Download or read book History and Climate written by Phil D. Jones and published by Springer Science & Business Media. This book was released on 2013-04-17 with total page 320 pages. Available in PDF, EPUB and Kindle. Book excerpt: Most studies of the impacts of climate change consider impacts in the future from anthropogenic climate change. Very few consider what the impacts of past climate change have been. History and Climate: Memories of the Future? contains 13 interdisciplinary chapters which consider impacts of change in different regions of the world, over the last millennium. Initial chapters assess evidence for the changes, while later chapters consider the impacts on agriculture, fisheries, health, and society. The book will be of interest to anyone working in the field of climate change and history.

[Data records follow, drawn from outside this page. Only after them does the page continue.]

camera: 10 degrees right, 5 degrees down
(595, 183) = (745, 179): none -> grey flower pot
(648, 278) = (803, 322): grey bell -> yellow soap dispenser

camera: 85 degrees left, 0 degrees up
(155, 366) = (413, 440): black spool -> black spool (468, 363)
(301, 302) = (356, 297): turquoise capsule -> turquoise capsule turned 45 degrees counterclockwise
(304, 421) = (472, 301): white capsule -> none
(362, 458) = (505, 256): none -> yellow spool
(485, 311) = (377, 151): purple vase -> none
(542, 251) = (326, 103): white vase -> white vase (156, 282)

Download or read book Climate History and the Modern World written by H. H. Lamb and published by Psychology Press. This book was released on 1995 with total page 474 pages. Available in PDF, EPUB and Kindle. Book excerpt: With the inclusion of new material, preface and illustrations, this 2nd edition of Lamb's acclaimed book covers issues of past and present climates, impacts on human affairs and an understanding of the problems of forecasting.
Download or read book El Ni o in History written by César Caviedes and published by . This book was released on 2001 with total page 312 pages. Available in PDF, EPUB and Kindle. Book excerpt: Cesar Caviedes provides a comprehensive historical account of El Nino, the fascinating and disruptive weather phenomenon that has affected weather cycles all over the globe for thousands of years. Combining scientific accuracy with readable presentation, he brings together all existing information, references and clues about past El Nino occurrences and their impact on political, military, social, economic and environmental history. This sweeping demonstration of the impact of climatic fluctuation on human history should be fascinating to the scientific community as well as to the general public.
Download or read book Global Resources and the Environment written by Chadwick Dearing Oliver and published by . This book was released on 2018-06-21 with total page 547 pages. Available in PDF, EPUB and Kindle. Book excerpt: An illustrated overview of the sustainability of natural resources and the social and environmental issues surrounding their distribution and demand.
Download or read book The Long Summer written by Brian M. Fagan and published by . This book was released on 2005 with total page 0 pages. Available in PDF, EPUB and Kindle. Book excerpt: A fascinating look at how climate has challenged and shaped human history, from the Ice Age to the Medieval era, to the uncertain future.